I learned through my own effort and research, and I worry that if I ever move to a product-based company, my knowledge might be too general, not as specialized as someone who spent 15 years doing the same thing. This makes me consider switching from consulting to... product development to gain depth.
and to stay competitive. I could move to a company with less workload, more pay and fewer responsibilities. Sounds good. I'd lose the flexibility and freedom that I've owned here. I'm facing the classic dilemma. Stay for comfort or make a change. to embrace new challenges, any recommendations? So this is always an interesting question that we get. It's just like, what do I do? Sounds like you're kind of tapped out.
of this the fact that you even went and and wrote this question and asked us sounds like you're probably considering something like that it is very tempting to always stay where you're comfortable and stay what you're always doing But man, I know a lot of people, even at this past GitHub Universe conference, I bumped into somebody who I did consulting with like 15 years ago, and now they're doing...
They're doing something totally different. It's like, man, that person does a great job at being able to adapt to these different types of products. And also, I've never met a CTO at a product company that...
It feels like their their skills are not broad enough. You know, there's so many problems that you hit and so many things that you can you can get in on. So. i would say go for it i think this is probably a good especially if you're feeling a little burnt out you're feeling a little overworked and you want a new uh role people are always looking for someone that's hungry always learning always wanting to try new stuff and
10 years at an agency that doesn't like to try new stuff, that seems like you have put in more time than most would have.
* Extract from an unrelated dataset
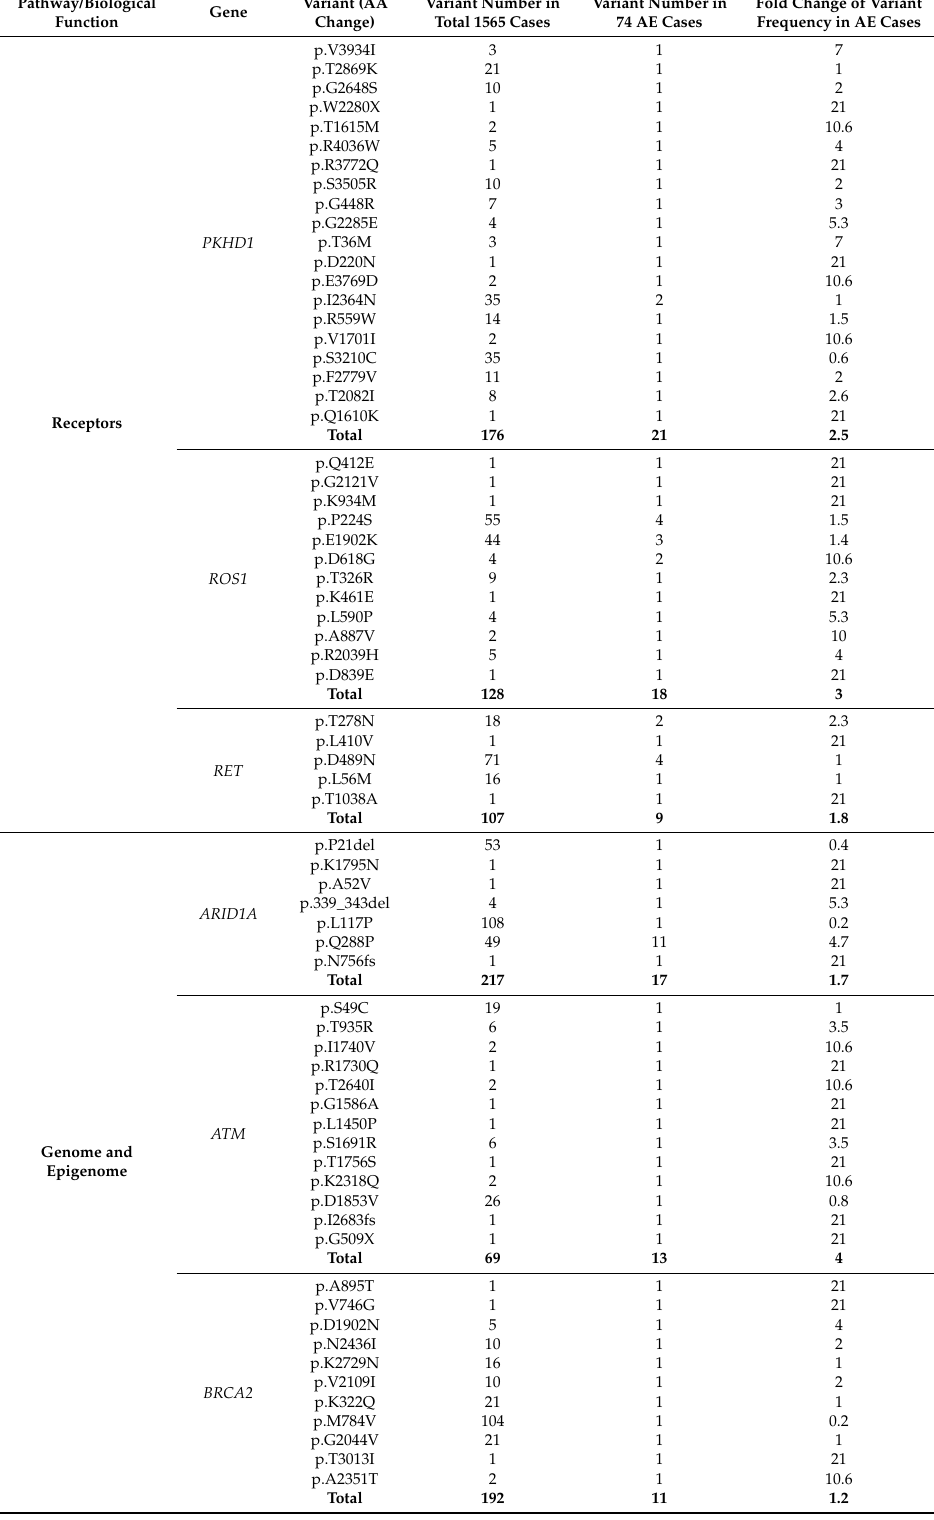
Table 4. Mutation Numbers and Types of Top Three Mutated Genes and Their Enrichment in AE cases. Pathway/Biological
Yeah, it's tough. Yeah, I did agency work for a long time and I really loved it. And let me tell you that the differentiators between the agency that I love to work in and the one that I did not like to work in because there were two I really liked. One agency, Wes, like 2,000 people. Big agency. One agency.
12 people very small it was the one in the middle that was like 48 people that i really didn't like to work in And the reason why I really didn't like working for that agency was because no one gave a shit. This was like well past the era of icon fonts and vector icons. And I was still getting raster icons. And they were just like.
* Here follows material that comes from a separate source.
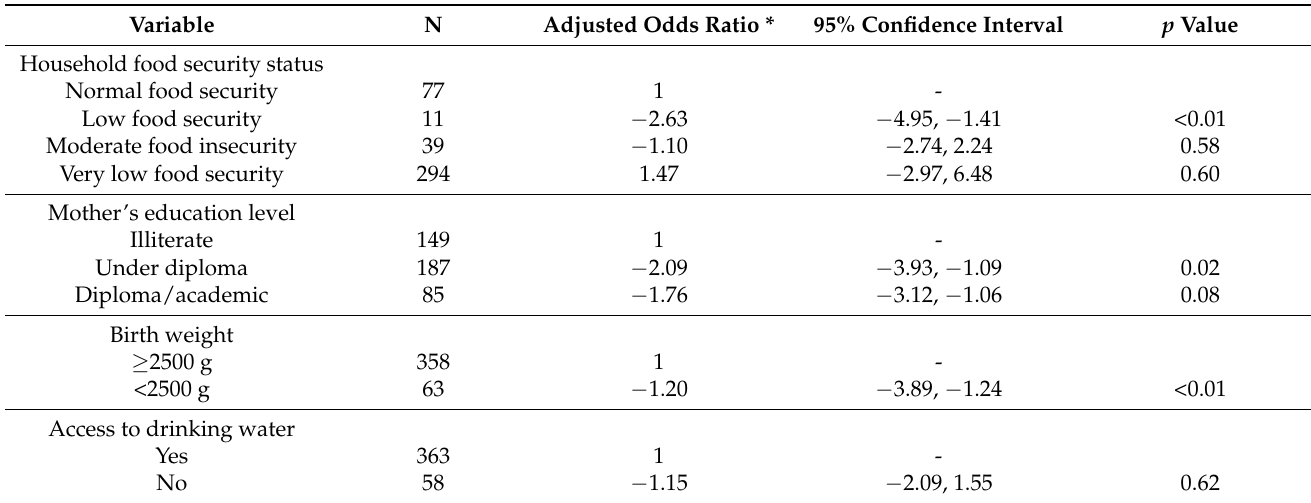
Table 4. Odds ratios for weight for age based on the ordinal logistic regression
The designers were just like, huh, this is what it is. I'm like, you don't even have a vector version of this icon for me. The icon is pixelated in your PSD and like some of the pixels are cut off. Like you do not care. You're so checked out and all the other developers.
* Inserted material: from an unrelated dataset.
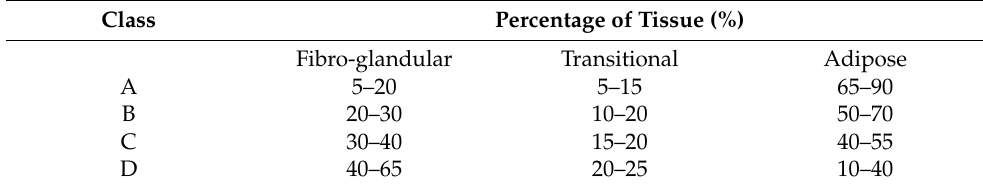
Figure 2. Overview of the realistic numerical breast phantom generation procedure. ( a ) Elliptical- shape phantom generation with corresponding skin layer. ( b ) Internal-tissue spatial distribution via a random field generator [77] and ( c ) estimated electromagnetic (i.e., relative permittivity and conductivity) tissues assignment (for the sake of brevity, only the relative permittivity is reported). Table 2. Breast phantom tissues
were like doing who knows what playing on their phones at work and stuff like i'm here to build good stuff and it feels like i'm one of the only people that is here to build good stuff so totally i i totally get you go with that passion code man Go with it, man. Especially right now. We just had a question. Everything is changing right now. And if you're excited about this stuff, there's certainly a lot of people who are just like, I...
don't feel like having to learn all of this new stuff right now. I don't feel like changing up everything we've done. And a lot of these businesses are just like gutting core parts of their product and switching them over. to a lot of this ai stuff so if you're excited about it man there's probably lots of companies that are looking for someone like you
If it doesn't work out, don't blame us because it might be a totally wrong decision as well. I don't know. This is just a short question. I hope no responsibility for this.